U.S. Intellectual History Blog

Introducing: S-USIH Grants & Partnerships Committee

Editor's Note

On behalf of S-USIH, we’re delighted to roll out this new initiative! Our deepest thanks to Lauren, Natalie, Brandon, and Tiana for their scholarship and their service. –Sara Georgini, S-USIH President

Greetings, intellectual historians! We are excited to debut the Society’s new Grants and Partnerships Committee. The committee’s task is to identify potential grants and partnership opportunities for both our members and for the organization itself. Our four committee members are already hard at work compiling a database of funding and partnership resources that you’ll be able to access directly from the S-USIH website.

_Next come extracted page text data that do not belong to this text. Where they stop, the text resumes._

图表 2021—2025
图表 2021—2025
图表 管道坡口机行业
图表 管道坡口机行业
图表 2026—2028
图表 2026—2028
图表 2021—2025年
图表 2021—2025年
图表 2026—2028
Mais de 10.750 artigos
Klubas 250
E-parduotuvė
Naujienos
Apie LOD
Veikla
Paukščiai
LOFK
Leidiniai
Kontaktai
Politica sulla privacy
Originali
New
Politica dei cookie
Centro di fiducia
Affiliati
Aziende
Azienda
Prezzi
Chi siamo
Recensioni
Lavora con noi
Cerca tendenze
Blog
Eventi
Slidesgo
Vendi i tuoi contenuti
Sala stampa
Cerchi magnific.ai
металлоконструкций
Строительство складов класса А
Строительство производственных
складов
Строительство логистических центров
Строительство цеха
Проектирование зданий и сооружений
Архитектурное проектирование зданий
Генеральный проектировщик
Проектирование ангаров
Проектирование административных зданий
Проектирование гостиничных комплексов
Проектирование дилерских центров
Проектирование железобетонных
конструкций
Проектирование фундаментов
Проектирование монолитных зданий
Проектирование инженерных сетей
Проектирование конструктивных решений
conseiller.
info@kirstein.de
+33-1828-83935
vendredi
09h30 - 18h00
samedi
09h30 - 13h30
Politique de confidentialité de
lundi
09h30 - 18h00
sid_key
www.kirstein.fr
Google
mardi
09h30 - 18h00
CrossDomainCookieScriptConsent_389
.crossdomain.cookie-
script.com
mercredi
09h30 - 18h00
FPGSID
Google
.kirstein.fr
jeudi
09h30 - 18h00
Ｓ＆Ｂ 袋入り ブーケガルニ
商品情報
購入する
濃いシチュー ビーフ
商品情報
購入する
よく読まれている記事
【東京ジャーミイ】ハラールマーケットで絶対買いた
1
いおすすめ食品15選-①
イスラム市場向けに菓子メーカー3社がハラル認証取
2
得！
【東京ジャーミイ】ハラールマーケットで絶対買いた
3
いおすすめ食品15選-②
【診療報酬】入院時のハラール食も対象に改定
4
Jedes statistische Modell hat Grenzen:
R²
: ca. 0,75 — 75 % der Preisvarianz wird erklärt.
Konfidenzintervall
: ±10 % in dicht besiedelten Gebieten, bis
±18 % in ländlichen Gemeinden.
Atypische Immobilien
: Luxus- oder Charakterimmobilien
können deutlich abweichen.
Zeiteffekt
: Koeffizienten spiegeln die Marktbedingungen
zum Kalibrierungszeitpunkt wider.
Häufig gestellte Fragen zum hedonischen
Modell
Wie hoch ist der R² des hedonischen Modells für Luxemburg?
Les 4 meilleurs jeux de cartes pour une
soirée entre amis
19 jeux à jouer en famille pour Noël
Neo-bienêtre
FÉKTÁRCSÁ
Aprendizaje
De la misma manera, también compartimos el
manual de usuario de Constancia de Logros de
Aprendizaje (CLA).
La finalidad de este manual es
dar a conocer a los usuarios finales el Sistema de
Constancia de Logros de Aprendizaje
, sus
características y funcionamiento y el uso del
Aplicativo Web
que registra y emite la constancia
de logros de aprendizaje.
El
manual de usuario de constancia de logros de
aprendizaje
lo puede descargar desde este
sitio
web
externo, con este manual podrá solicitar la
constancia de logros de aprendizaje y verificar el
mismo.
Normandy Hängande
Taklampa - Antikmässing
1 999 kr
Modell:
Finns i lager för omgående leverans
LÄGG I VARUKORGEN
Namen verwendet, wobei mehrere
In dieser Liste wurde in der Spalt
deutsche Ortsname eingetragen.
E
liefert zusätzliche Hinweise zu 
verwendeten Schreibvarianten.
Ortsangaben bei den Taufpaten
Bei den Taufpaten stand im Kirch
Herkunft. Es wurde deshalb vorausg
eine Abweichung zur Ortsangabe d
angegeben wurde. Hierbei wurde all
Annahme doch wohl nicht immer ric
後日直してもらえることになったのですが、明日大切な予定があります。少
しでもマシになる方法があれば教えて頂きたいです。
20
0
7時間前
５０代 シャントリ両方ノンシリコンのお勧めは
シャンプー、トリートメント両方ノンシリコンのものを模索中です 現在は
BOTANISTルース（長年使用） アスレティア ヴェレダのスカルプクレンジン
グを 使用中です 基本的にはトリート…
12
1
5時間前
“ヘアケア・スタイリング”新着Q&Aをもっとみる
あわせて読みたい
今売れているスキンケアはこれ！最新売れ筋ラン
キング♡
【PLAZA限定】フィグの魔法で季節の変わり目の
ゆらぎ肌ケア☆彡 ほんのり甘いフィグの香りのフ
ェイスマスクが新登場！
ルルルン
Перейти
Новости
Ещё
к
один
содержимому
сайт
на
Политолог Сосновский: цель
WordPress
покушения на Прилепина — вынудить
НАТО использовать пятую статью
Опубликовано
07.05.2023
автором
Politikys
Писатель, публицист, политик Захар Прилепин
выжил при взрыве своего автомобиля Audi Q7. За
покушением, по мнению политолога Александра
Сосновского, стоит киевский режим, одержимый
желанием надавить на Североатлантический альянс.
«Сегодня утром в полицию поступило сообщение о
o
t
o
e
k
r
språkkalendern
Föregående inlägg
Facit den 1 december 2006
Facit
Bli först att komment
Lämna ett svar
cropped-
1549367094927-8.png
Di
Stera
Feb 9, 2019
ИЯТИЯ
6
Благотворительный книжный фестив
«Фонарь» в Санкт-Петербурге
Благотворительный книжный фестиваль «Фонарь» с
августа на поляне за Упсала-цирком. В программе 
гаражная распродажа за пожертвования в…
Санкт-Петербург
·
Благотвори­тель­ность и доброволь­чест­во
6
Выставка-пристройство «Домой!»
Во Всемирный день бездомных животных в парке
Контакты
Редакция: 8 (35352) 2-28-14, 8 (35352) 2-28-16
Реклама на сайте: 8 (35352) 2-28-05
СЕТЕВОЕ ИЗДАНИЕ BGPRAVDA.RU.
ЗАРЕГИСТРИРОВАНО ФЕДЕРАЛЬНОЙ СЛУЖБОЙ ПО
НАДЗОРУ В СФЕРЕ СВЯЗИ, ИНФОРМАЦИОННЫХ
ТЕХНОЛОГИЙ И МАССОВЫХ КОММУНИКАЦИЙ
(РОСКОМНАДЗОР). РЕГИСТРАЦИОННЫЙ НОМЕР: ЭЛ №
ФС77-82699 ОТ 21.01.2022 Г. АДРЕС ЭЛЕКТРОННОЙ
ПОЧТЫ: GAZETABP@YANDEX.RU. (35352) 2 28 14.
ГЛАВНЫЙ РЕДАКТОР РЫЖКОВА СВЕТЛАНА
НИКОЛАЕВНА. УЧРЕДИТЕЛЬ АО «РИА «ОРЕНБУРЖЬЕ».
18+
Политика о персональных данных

If you’d like to join, helping hands are always welcome! Contact Lauren Lassabe Shepherd at [email protected] if you’d like to work on this project. Let’s welcome our first cohort of researchers for the Grants and Partnerships Committee:

Natalie Mendoza

Natalie Mendoza (Ph.D. University of California Berkeley, 2016) is an assistant professor in the History Department at the University of Colorado Boulder. She is a social and intellectual historian of the United States who specializes in the history of Mexican Americans, U.S. Latinx communities, social movements, and race and racism. Her current book project, Good Neighbor at Home: Mexican American Politics in the World War II Era, examines how ideas about race, geopolitics, and historical narrative shaped the racial identity and political thinking and activism of Mexican Americans during World War II (under contract with University of Pennsylvania Press). Natalie’s research has been funded by the American Historical Association, the National Endowment for the Humanities (Summer Stipend, 2023), and with the David J. Weber Fellowship (2019-2020) from the Clements Center for Southwest Studies at Southern Methodist University. In addition to studying the past, Natalie has an active research agenda in the Scholarship of Teaching and Learning in History (History SoTL), a body of literature that uses theoretical and evidence-based research to examine the discipline-specific problems in the teaching and learning of history.

Brandon James Render

Brandon James Render is an Assistant Professor of History at the University of Utah in Salt Lake City. His current book project is Colorblind University: A History of Racial Ideologies in Higher Education, a study that traces the evolution of racial colorblindness along admissions policies, curriculum design, and department structures. His research and teaching interests include twentieth century U.S. history, African American history, and public policy. You can find his published research in The Journal of Civil and Human RightsBlack Perspectives, and the Washington Post.

Tiana U. Wilson

Tiana U. Wilson, Ph.D., is a postdoctoral fellow in African American Studies at the Pennsylvania State University and an incoming assistant professor of Africana Studies at the University of Pittsburgh (Fall 2024). She recently completed a Ph.D. in History with a portfolio in Women’s and Gender Studies at the University of Texas at Austin. Dr. Wilson’s broader research interests include Black Women’s Internationalism, Black Women’s Intellectual History, Women of Color Organizing, and Third World Feminism. Drawing on political speeches, newsletters, articles, pamphlets, and travel logs, her book project, “Revolution and Struggle: The Enduring Legacy of the Third World Women’s Alliance,” traces the intellectual genealogies of a “women of color” feminist praxis rooted in the Black Power and Women’s Liberation Movements of the 1970s and still used today for political activity. Her project examines Black women’s contributions to women of color feminist groups in the U.S. from the 1960s to the present. Her work has been supported by the American Council of Learned Societies, Center for Engaged Scholarship, Sallie Bingham Center, Carrie Chapman Catt Center for Women and Politics, Smith College Libraries, and the Rapoport Center for Human Rights and Justice. You can learn more about Dr. Wilson on her personal website: tianauwilson.com.

Lauren Lassabe Shepherd

Lauren Lassabe Shepherd is an instructor in the Department of Education and Human Development at the University of New Orleans and an IUPUI-SUSIH Community Scholar. Shepherd’s expertise is in the history of United States higher education from the 20th century to present, especially on the topic of conservatism in the academy. She is the author of Resistance from the Right: Conservatives and the Campus Wars in Modern America (UNC Press, 2023). Her second book manuscript is underway (thanks to the resources provided by the USIH Community Scholars program!) and offers a historical survey of colleges and universities in the United States since the 1960s.